■ **Your assignment**
Copy the text of every item below word for word, without the pictures.
-- Data supplied follows --
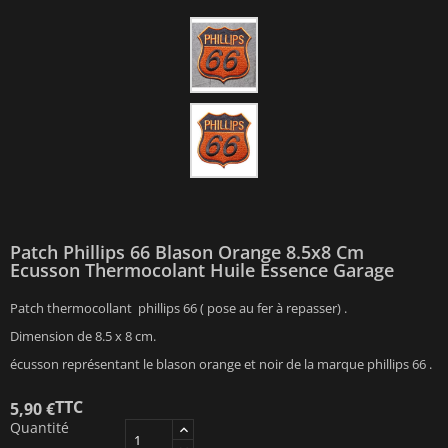
Patch Phillips 66 Blason Orange 8.5x8 Cm
Ecusson Thermocolant Huile Essence Garage
Patch thermocollant phillips 66 ( pose au fer à repasser) .
Dimension de 8.5 x 8 cm.
écusson représentant le blason orange et noir de la marque phillips 66 .
TTC
5,90 €
Quantité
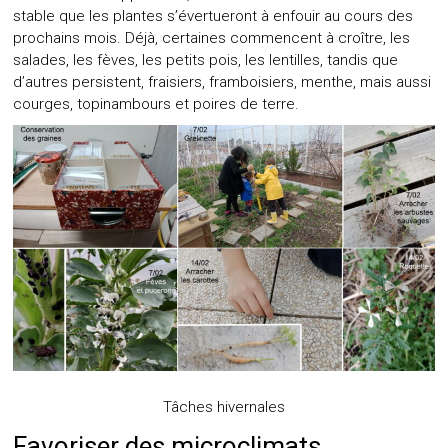
stable que les plantes s’évertueront à enfouir au cours des
prochains mois. Déjà, certaines commencent à croître, les
salades, les fèves, les petits pois, les lentilles, tandis que
d’autres persistent, fraisiers, framboisiers, menthe, mais aussi
courges, topinambours et poires de terre.
Tâches hivernales
Favoriser des microclimats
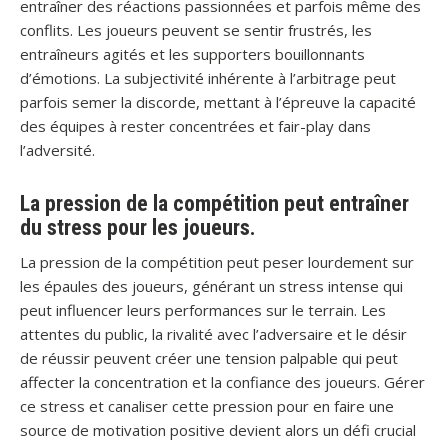
entraîner des réactions passionnées et parfois même des
conflits. Les joueurs peuvent se sentir frustrés, les
entraîneurs agités et les supporters bouillonnants
d’émotions. La subjectivité inhérente à l’arbitrage peut
parfois semer la discorde, mettant à l’épreuve la capacité
des équipes à rester concentrées et fair-play dans
l’adversité.
La pression de la compétition peut entraîner
du stress pour les joueurs.
La pression de la compétition peut peser lourdement sur
les épaules des joueurs, générant un stress intense qui
peut influencer leurs performances sur le terrain. Les
attentes du public, la rivalité avec l’adversaire et le désir
de réussir peuvent créer une tension palpable qui peut
affecter la concentration et la confiance des joueurs. Gérer
ce stress et canaliser cette pression pour en faire une
source de motivation positive devient alors un défi crucial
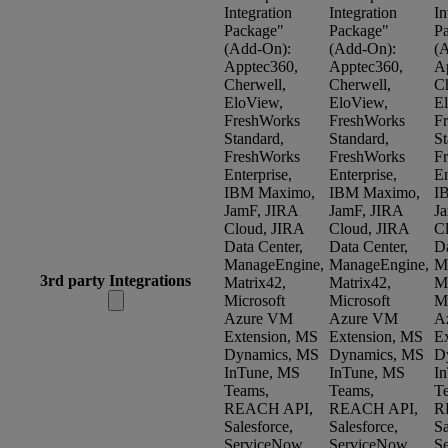
Integration
Integration
In
Package"
Package"
P
(Add-On):
(Add-On):
(
Apptec360,
Apptec360,
A
Cherwell,
Cherwell,
Ch
EloView,
EloView,
E
FreshWorks
FreshWorks
F
Standard,
Standard,
St
FreshWorks
FreshWorks
F
Enterprise,
Enterprise,
En
IBM Maximo,
IBM Maximo,
I
JamF, JIRA
JamF, JIRA
J
Cloud, JIRA
Cloud, JIRA
C
Data Center,
Data Center,
Da
ManageEngine,
ManageEngine,
M
3rd party Integrations
Matrix42,
Matrix42,
Ma
Microsoft
Microsoft
Mi
Azure VM
Azure VM
A
Extension, MS
Extension, MS
E
Dynamics, MS
Dynamics, MS
D
InTune, MS
InTune, MS
I
Teams,
Teams,
T
REACH API,
REACH API,
R
Salesforce,
Salesforce,
Sa
ServiceNow
ServiceNow
S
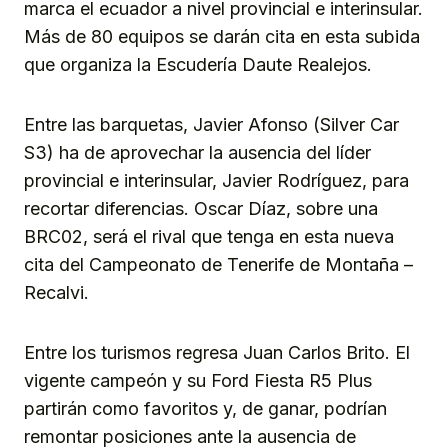
marca el ecuador a nivel provincial e interinsular.
Más de 80 equipos se darán cita en esta subida
que organiza la Escudería Daute Realejos.
Entre las barquetas, Javier Afonso (Silver Car
S3) ha de aprovechar la ausencia del líder
provincial e interinsular, Javier Rodríguez, para
recortar diferencias. Oscar Díaz, sobre una
BRC02, será el rival que tenga en esta nueva
cita del Campeonato de Tenerife de Montaña –
Recalvi.
Entre los turismos regresa Juan Carlos Brito. El
vigente campeón y su Ford Fiesta R5 Plus
partirán como favoritos y, de ganar, podrían
remontar posiciones ante la ausencia de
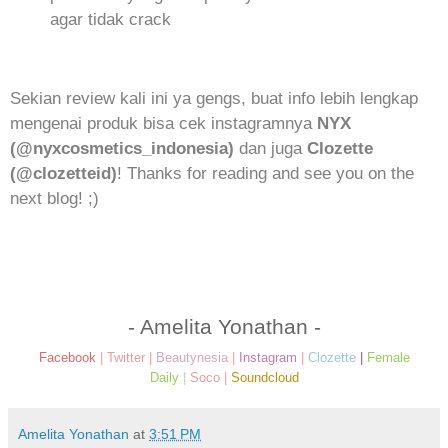
agar tidak crack
Sekian review kali ini ya gengs, buat info lebih lengkap
mengenai produk bisa cek instagramnya
NYX
(@nyxcosmetics_indonesia)
dan juga
Clozette
(@clozetteid)
! Thanks for reading and see you on the
next blog! ;)
- Amelita Yonathan -
Facebook
|
Twitter
|
Beautynesia
|
Instagram
|
Clozette
|
Female
Daily
|
Soco
|
Soundcloud
Amelita Yonathan
at
3:51 PM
-- Data supplied concluded --
■ **Exercise output**
Patch Phillips 66 Blason Orange 8.5x8 Cm
Ecusson Thermocolant Huile Essence Garage
Patch thermocollant phillips 66 ( pose au fer à repasser) .
Dimension de 8.5 x 8 cm.
écusson représentant le blason orange et noir de la marque phillips 66 .
TTC
5,90 €
Quantité
stable que les plantes s’évertueront à enfouir au cours des
prochains mois. Déjà, certaines commencent à croître, les
salades, les fèves, les petits pois, les lentilles, tandis que
d’autres persistent, fraisiers, framboisiers, menthe, mais aussi
courges, topinambours et poires de terre.
Tâches hivernales
Favoriser des microclimats
entraîner des réactions passionnées et parfois même des
conflits. Les joueurs peuvent se sentir frustrés, les
entraîneurs agités et les supporters bouillonnants
d’émotions. La subjectivité inhérente à l’arbitrage peut
parfois semer la discorde, mettant à l’épreuve la capacité
des équipes à rester concentrées et fair-play dans
l’adversité.
La pression de la compétition peut entraîner
du stress pour les joueurs.
La pression de la compétition peut peser lourdement sur
les épaules des joueurs, générant un stress intense qui
peut influencer leurs performances sur le terrain. Les
attentes du public, la rivalité avec l’adversaire et le désir
de réussir peuvent créer une tension palpable qui peut
affecter la concentration et la confiance des joueurs. Gérer
ce stress et canaliser cette pression pour en faire une
source de motivation positive devient alors un défi crucial
Integration
Integration
In
Package"
Package"
P
(Add-On):
(Add-On):
(
Apptec360,
Apptec360,
A
Cherwell,
Cherwell,
Ch
EloView,
EloView,
E
FreshWorks
FreshWorks
F
Standard,
Standard,
St
FreshWorks
FreshWorks
F
Enterprise,
Enterprise,
En
IBM Maximo,
IBM Maximo,
I
JamF, JIRA
JamF, JIRA
J
Cloud, JIRA
Cloud, JIRA
C
Data Center,
Data Center,
Da
ManageEngine,
ManageEngine,
M
3rd party Integrations
Matrix42,
Matrix42,
Ma
Microsoft
Microsoft
Mi
Azure VM
Azure VM
A
Extension, MS
Extension, MS
E
Dynamics, MS
Dynamics, MS
D
InTune, MS
InTune, MS
I
Teams,
Teams,
T
REACH API,
REACH API,
R
Salesforce,
Salesforce,
Sa
ServiceNow
ServiceNow
S
marca el ecuador a nivel provincial e interinsular.
Más de 80 equipos se darán cita en esta subida
que organiza la Escudería Daute Realejos.
Entre las barquetas, Javier Afonso (Silver Car
S3) ha de aprovechar la ausencia del líder
provincial e interinsular, Javier Rodríguez, para
recortar diferencias. Oscar Díaz, sobre una
BRC02, será el rival que tenga en esta nueva
cita del Campeonato de Tenerife de Montaña –
Recalvi.
Entre los turismos regresa Juan Carlos Brito. El
vigente campeón y su Ford Fiesta R5 Plus
partirán como favoritos y, de ganar, podrían
remontar posiciones ante la ausencia de
agar tidak crack
Sekian review kali ini ya gengs, buat info lebih lengkap
mengenai produk bisa cek instagramnya
NYX
(@nyxcosmetics_indonesia)
dan juga
Clozette
(@clozetteid)
! Thanks for reading and see you on the
next blog! ;)
- Amelita Yonathan -
Facebook
|
Twitter
|
Beautynesia
|
Instagram
|
Clozette
|
Female
Daily
|
Soco
|
Soundcloud
Amelita Yonathan
at
3:51 PM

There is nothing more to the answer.